In this kinder, gentler MLB, we’re facing what has become a string of uncomfortable conversations about basepath etiquette, delineating not only what is legal, but what is right. It started in April, when a wide slide into second by New York’s Tyler Austin took out Red Sox shortstop Brock Holt and, after a retaliatory strike, led to a full-fledged brawl on the Fenway Park infield.
Monday’s slide into the plate by Anthony Rizzo was quieter than that, if only because the Pirates chose not to retaliate. Rizzo had come home on a bases-loaded grounder to shortstop, and took out the right ankle of Elias Diaz, despite the catcher having already made the putout and cleared the box as he prepared to fire the ball to first base to complete the double play. The ensuing throw went wild, allowing Javier Baez and Kyle Schwarber to score on the error. Diaz remained on the ground for a while, clutching at his leg, but did not leave the game.
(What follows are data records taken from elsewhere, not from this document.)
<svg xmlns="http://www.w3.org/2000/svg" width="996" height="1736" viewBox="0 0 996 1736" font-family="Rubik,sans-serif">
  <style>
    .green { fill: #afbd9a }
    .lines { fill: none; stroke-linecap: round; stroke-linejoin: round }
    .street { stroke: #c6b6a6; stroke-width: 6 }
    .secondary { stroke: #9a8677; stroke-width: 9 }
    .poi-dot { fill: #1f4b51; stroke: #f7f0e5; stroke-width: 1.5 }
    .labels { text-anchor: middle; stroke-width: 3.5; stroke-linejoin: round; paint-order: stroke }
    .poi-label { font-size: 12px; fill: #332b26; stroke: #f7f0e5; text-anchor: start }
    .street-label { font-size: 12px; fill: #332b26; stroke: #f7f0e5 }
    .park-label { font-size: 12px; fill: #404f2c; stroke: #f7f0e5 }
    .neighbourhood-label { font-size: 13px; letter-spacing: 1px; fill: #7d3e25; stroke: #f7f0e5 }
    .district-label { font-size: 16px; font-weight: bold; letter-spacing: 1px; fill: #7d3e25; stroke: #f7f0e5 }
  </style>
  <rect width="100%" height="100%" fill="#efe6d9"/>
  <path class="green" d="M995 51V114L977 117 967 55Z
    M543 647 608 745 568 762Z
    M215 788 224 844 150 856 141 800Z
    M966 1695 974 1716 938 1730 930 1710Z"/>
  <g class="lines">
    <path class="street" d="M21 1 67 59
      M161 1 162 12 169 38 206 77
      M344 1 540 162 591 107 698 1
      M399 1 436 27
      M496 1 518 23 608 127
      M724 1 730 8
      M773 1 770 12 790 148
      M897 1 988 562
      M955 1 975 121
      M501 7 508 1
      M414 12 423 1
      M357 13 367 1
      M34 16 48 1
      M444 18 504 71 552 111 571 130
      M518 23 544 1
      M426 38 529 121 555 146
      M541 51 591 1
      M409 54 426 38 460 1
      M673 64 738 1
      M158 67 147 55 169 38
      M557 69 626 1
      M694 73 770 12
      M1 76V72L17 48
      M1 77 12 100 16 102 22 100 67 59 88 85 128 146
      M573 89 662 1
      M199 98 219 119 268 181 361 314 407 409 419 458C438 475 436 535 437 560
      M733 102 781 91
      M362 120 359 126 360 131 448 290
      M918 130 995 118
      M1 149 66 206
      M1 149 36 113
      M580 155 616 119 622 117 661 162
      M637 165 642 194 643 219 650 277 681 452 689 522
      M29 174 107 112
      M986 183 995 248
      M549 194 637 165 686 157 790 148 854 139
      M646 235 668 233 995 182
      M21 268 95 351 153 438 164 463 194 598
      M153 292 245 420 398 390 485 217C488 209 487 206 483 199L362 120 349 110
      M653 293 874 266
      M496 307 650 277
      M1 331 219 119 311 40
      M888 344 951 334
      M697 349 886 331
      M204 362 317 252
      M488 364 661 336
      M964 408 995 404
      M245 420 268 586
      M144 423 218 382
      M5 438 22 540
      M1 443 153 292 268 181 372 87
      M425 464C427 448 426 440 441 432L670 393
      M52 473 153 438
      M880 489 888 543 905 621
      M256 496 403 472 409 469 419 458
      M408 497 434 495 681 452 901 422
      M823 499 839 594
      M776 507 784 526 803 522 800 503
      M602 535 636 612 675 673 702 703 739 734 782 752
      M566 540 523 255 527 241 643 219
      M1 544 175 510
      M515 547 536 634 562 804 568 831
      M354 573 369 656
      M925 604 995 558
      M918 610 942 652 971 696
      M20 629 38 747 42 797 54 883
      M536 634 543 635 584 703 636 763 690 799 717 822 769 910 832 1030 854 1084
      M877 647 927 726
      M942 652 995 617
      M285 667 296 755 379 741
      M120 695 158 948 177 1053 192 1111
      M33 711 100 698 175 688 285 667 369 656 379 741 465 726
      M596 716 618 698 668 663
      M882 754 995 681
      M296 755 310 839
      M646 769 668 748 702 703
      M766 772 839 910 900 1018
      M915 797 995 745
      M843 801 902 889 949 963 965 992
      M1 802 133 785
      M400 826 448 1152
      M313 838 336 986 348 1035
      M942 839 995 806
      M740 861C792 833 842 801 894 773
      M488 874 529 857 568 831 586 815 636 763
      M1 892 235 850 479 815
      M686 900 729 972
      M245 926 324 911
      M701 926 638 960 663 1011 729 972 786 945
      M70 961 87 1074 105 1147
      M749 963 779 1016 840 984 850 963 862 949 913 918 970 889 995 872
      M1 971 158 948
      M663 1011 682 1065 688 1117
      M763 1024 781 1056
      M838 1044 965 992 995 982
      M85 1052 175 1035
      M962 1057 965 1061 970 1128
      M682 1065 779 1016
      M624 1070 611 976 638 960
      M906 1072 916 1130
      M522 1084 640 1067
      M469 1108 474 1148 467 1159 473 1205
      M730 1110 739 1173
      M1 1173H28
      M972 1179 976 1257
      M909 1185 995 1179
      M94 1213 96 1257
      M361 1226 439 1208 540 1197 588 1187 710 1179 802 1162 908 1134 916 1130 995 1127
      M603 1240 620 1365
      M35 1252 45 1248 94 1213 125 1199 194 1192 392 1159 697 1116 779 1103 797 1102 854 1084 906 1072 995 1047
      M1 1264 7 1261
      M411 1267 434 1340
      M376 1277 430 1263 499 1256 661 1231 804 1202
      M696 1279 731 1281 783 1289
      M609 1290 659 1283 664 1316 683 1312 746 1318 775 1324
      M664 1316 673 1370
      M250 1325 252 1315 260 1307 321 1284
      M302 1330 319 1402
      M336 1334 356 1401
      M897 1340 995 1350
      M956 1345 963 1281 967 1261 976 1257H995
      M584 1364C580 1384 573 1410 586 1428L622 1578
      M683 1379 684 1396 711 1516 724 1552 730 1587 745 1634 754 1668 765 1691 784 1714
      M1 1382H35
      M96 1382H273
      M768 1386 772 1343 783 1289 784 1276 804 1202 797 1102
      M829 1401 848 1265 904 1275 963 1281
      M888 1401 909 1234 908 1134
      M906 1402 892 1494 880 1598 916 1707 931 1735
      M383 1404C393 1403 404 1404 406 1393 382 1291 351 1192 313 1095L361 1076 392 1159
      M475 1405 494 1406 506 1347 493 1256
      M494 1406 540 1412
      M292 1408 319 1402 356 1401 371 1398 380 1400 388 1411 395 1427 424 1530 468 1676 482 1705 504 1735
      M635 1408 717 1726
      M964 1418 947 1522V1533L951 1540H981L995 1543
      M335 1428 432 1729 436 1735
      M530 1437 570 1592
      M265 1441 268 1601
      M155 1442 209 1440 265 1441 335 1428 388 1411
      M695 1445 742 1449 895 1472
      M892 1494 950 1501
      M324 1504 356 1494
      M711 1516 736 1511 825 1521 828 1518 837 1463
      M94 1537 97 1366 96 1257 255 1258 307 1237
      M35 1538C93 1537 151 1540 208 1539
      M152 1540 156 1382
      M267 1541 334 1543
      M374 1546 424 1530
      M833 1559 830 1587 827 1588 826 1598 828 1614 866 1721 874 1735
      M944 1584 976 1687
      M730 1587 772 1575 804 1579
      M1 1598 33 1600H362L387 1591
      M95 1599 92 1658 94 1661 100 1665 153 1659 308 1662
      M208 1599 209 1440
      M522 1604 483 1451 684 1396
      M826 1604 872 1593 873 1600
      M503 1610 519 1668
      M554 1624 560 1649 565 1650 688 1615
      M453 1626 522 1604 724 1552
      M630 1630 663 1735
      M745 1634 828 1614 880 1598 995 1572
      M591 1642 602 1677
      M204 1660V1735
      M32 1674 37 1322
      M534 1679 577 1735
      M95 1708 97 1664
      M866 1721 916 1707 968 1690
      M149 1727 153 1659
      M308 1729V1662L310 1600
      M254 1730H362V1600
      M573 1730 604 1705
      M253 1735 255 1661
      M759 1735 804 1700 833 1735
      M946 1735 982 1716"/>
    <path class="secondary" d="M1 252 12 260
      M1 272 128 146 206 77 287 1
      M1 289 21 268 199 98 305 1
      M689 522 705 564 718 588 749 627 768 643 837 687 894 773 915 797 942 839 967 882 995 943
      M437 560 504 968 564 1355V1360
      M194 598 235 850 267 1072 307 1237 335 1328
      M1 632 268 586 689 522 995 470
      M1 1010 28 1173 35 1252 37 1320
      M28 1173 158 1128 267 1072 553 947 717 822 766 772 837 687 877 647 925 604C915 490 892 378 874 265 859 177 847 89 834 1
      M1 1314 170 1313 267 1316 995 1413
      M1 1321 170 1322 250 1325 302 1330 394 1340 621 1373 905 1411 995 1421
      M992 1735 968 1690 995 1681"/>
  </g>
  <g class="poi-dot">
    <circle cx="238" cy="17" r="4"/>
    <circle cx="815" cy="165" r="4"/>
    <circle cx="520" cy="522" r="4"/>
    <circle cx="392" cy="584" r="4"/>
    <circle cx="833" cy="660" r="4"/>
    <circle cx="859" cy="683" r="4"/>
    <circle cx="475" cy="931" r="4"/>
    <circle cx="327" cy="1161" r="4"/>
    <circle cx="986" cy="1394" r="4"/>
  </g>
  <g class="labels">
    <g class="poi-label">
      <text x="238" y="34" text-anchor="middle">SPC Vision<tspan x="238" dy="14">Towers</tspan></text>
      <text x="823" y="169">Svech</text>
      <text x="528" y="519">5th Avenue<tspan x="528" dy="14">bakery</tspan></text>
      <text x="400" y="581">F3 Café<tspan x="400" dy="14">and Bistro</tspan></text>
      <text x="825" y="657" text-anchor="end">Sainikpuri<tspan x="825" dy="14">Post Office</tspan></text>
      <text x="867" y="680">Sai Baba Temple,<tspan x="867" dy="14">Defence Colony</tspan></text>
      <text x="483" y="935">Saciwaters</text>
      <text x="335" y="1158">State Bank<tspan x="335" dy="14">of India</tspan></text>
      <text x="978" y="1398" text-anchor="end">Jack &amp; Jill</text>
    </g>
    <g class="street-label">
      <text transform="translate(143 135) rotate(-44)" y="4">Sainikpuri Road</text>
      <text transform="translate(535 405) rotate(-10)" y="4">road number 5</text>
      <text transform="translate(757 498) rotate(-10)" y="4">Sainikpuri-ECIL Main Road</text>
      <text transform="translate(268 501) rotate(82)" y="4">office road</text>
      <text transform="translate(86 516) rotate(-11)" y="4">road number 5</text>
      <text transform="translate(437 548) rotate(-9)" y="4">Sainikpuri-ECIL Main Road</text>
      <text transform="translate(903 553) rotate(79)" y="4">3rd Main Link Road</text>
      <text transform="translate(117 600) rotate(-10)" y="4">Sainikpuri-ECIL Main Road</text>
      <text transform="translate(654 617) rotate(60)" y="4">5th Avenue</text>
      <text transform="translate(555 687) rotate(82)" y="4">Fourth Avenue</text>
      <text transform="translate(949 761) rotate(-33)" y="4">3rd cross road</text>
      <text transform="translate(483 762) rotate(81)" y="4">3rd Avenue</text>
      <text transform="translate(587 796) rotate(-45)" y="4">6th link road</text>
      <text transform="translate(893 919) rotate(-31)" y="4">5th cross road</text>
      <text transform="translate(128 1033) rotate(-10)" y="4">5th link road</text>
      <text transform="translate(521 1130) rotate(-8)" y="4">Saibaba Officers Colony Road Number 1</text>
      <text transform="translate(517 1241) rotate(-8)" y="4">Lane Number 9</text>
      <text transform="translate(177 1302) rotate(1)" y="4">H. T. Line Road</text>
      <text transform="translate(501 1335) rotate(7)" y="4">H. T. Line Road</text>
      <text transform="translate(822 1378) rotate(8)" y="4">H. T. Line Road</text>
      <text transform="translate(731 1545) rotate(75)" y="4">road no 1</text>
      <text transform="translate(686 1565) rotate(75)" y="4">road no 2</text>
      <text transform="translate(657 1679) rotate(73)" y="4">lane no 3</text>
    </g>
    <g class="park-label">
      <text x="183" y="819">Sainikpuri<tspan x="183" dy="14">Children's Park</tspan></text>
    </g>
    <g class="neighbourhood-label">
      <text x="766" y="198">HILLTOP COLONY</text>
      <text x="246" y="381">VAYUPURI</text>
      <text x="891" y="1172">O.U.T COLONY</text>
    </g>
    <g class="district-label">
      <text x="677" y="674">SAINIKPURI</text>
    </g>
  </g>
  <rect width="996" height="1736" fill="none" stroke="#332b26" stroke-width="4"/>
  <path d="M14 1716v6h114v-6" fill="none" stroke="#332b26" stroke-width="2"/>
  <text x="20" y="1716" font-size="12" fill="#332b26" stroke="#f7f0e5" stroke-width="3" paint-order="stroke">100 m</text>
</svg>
On the one hand, this is classic baseball. Double-plays are meant to be broken up, and Rizzo did nothing untoward in terms of raising his spikes or barreling into the catcher. His slide kept him within easy reach of the plate and was textbook clean. It unfolded exactly as intended, impacting Diaz enough to disrupt the throw.
On the other hand, Rizzo had only one reason to be where he was: taking out the catcher. Because Diaz had cleared out appropriately, ceding the entire plate to the runner, Rizzo had to deviate from his route (defined as the path taken by a runner directly to the next base) to force impact. Rizzo had been approaching the plate from the foul side of the baseline before veering toward the catcher. This is in direct violation of Rule 6.01(j), which says that a runner must “slide within reach of the base without changing his pathway for the purpose of initiating contact with a fielder.”
After initial review, the slide was ruled to be within the boundaries of the rulebook, but MLB announced yesterday that it should have been interference, which would have wiped the runs from the play off the board. (Given that the Pirates were shut out in what became a 7-0 game, it was hardly the difference in victory and defeat.)
What we’re left with is the gray area between rules and interpretation of those rules. Catcher safety came to the forefront with Scott Cousins’ collision with Buster Posey back in 2011, and has only grown more pronounced since then. Why does it keep happening?
In this case, the answer appears to reside with the Cubs themselves. Rizzo’s slide was clearly illegal—MLB itself said as much—but was it dirty? Various members of Chicago’s roster and front office seem to think otherwise. “The catcher’s gotta clear the path,” Cubs manager Joe Maddon told reporters. “You have to teach proper technique. He’s gotta get out farther, he’s gotta keep his foot on the plate clear, because that’s absolutely what can happen.”
There is no way to deny that the catcher cleared out. It’s right there on video. Even Rizzo did not dispute that Diaz ceded the entire baseline. It’s part of a manager’s job to take heat for his players, and maybe that was Maddon’s endgame, but his comment makes no sense.
Also, it was only his opening salvo. Later, the manager tried to shift the conversation from player safety to Rizzo’s reputation.
“For that group out there that believes Anthony is dirty in any way, shape or form, that’s my biggest concern about this rule,” Maddon said on Tuesday. “Because all of a sudden, either it’s an announcer or a fan base or somebody that believes Anthony did something dirty. It’s only because the catcher fell down. I mean, seriously, that’s all that was about. And that’s such a bad interpretation of all of that.”
It’s only because the catcher fell down is among the most ludicrous pieces of baseball analysis ever presented in earnest by an informed source. Diaz fell down because Rizzo went out of his way to take him down. Feel free to debate the merits of Rizzo’s slide, but don’t blame it on Diaz.
Maddon’s comments might be more easily taken as defense of his player had the slide been a lone blip on Rizzo’s radar. Instead, it seems to be a pattern. Last year, he took out San Diego catcher Austin Hedges in similar fashion (while trying to score, not to break up a double play), and encountered similar sentiments about dirty play from the viewing public—but not from his team’s management. Maddon went on record, repeatedly, defending the slide.
Which cuts to the heart of the issue. Rizzo’s takeout of Diaz was called dirty by people all the way up to the league office, yet he earned support for it from both Maddon and Cubs GM Theo Epstein. Unless the league steps in with penalties (unlikely) or the Pirates step up with retaliation (also unlikely, despite calls for it from the local press), why on earth would Rizzo change this facet of the game, especially when he’s lauded for it inside his clubhouse?
Maddon went so far as to call baseball’s catcher-safety rule “nebulous with regards to interpretation,” but there’s nothing nebulous about Rizzo drifting from his baseline to take out Diaz. Any team that encourages its players in that direction is treading a dangerously ignorant line.
Adherents to baseball’s unwritten rules are frequently labeled as out of touch with modern culture. This, though, is an instance of an old-school acolyte going out of his way to be anachronistic. Joe Maddon really ought to know better.